This is part of my continuing report on my Retellings Reading Challenge (Summer, 2022)
Readers like me are exploring a whole new world of retellings these days—the world of myth. The trend may have started with the middle-grade half-blood hero Percy Jackson, but the myth retelling genre grew up fast when Madeline Miller’s Song of Achilles and Pat Barker’s The Silence of the Girls hit the bestseller lists.
Why are myth retellings so appealing?
–Myth retellings feel fresh, partly because the stories aren’t as familiar to most of us.
–The interplay between the immortals and humans satisfies our appetite for the magical.
–In the ancient source material, a lot of it fragments of sagas, plays, or poems, many of the characters are presented in a superficial way. There’s lots of room for an author to round out their personalities and imagine their motives and backs-stories.
My winter-spring challenge featured three books that starred four women central to classical Greek myths and legends. Here they are—the enchanting, the lovelorn, the trapped, the questing—all of them striving to be the heroes of their own lives:
Circe (Madeline Miller) This was my second reading–enough said!
Ariadne (Jennifer Saint) Ariadne was Circe’s niece, and the whole family might be one of the most disfunctional of all time. The story’s easy to follow in the audio version, BTW.
The Daughters of Sparta (Claire Haywood) Were Klytemnesta (the famous murderess) and Helen (whose beauty launched the Trojan War) historical figures? Or merely the main characters in fantasy stories? This story chooses to ground them firmly in reality.

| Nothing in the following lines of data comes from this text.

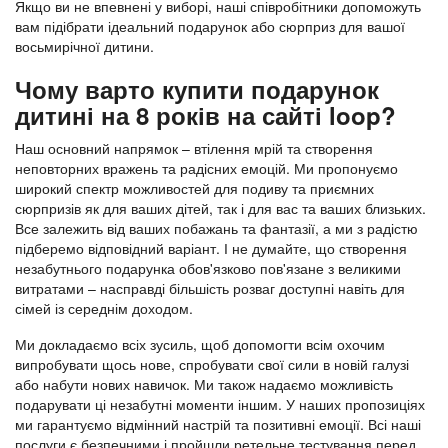
Якщо ви не впевнені у виборі, наші співробітники допоможуть
вам підібрати ідеальний подарунок або сюрприз для вашої
восьмирічної дитини.
Чому варто купити подарунок
дитині на 8 років на сайті loop?
Наш основний напрямок – втілення мрій та створення
неповторних вражень та радісних емоцій. Ми пропонуємо
широкий спектр можливостей для подиву та приємних
сюрпризів як для ваших дітей, так і для вас та ваших близьких.
Все залежить від ваших побажань та фантазії, а ми з радістю
підберемо відповідний варіант. І не думайте, що створення
незабутнього подарунка обов'язково пов'язане з великими
витратами – насправді більшість розваг доступні навіть для
сімей із середнім доходом.
Ми докладаємо всіх зусиль, щоб допомогти всім охочим
випробувати щось нове, спробувати свої сили в новій галузі
або набути нових навичок. Ми також надаємо можливість
подарувати ці незабутні моменти іншим. У наших пропозиціях
ми гарантуємо відмінний настрій та позитивні емоції. Всі наші
послуги є безпечними і пройшли ретельне тестування перед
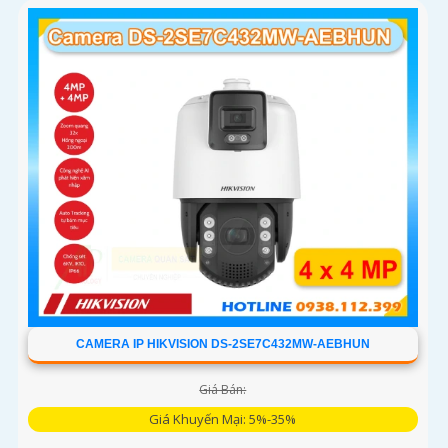
CAMERA IP HIKVISION DS-2SE7C432MW-AEBHUN
Giá Bán:
Giá Khuyến Mại: 5%-35%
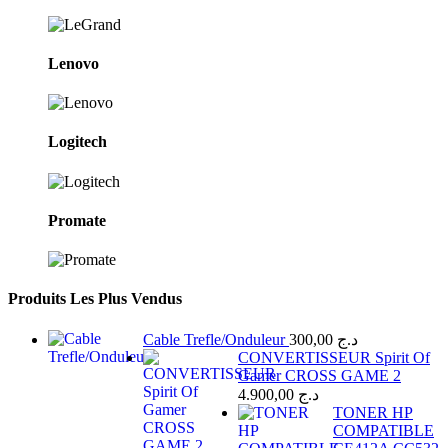
Lenovo
Logitech
Promate
Produits Les Plus Vendus
Cable Trefle/Onduleur
300,00
د.ج
CONVERTISSEUR Spirit Of
Gamer CROSS GAME 2
4.900,00
د.ج
TONER HP
COMPATIBLE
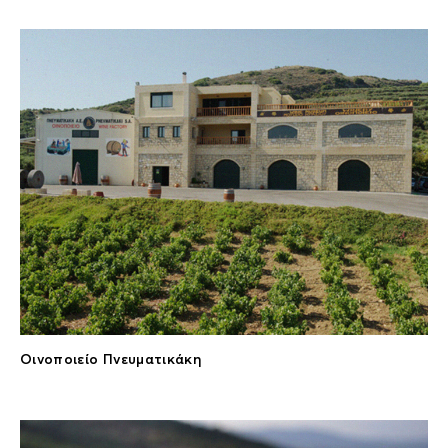
Οινοποιείο Πνευματικάκη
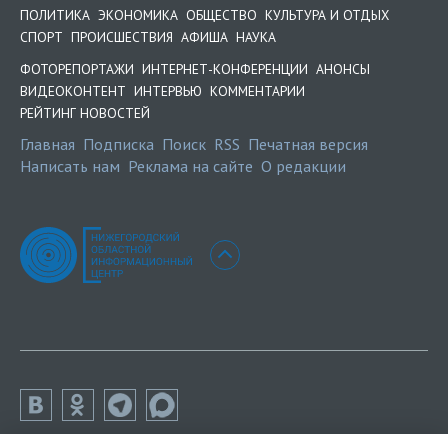
ПОЛИТИКА
ЭКОНОМИКА
ОБЩЕСТВО
КУЛЬТУРА И ОТДЫХ
СПОРТ
ПРОИСШЕСТВИЯ
АФИША
НАУКА
ФОТОРЕПОРТАЖИ
ИНТЕРНЕТ-КОНФЕРЕНЦИИ
АНОНСЫ
ВИДЕОКОНТЕНТ
ИНТЕРВЬЮ
КОММЕНТАРИИ
РЕЙТИНГ НОВОСТЕЙ
Главная
Подписка
Поиск
RSS
Печатная версия
Написать нам
Реклама на сайте
О редакции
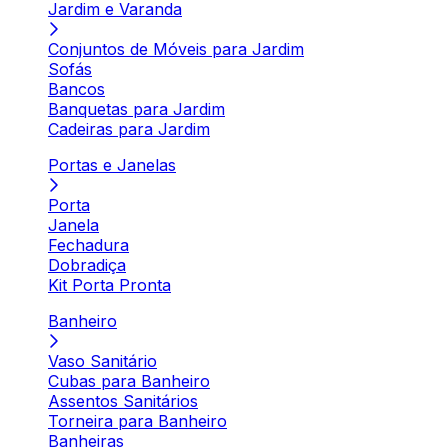
Jardim e Varanda
Conjuntos de Móveis para Jardim
Sofás
Bancos
Banquetas para Jardim
Cadeiras para Jardim
Portas e Janelas
Porta
Janela
Fechadura
Dobradiça
Kit Porta Pronta
Banheiro
Vaso Sanitário
Cubas para Banheiro
Assentos Sanitários
Torneira para Banheiro
Banheiras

I will recommend this book, with a caution. I believe the author was intent on removing all hints of divine intervention from the story, and substituting (and sometimes inventing) completely human motivations, actions, and reactions. But to me their religious belief system was as much part of the sisters’ nature as their craving for affection; their feelings towards spouses, lovers, children, and clan; their need for self-realization and/or revenge.
Did you notice that all three covers are black/orange?
Terra cotta pots and bowls decorated with detailed black figures were popular in ancient Greece. Archaeologists have managed to preserve a lot of black-figure pottery. This piece shows women weaving at a standing loom.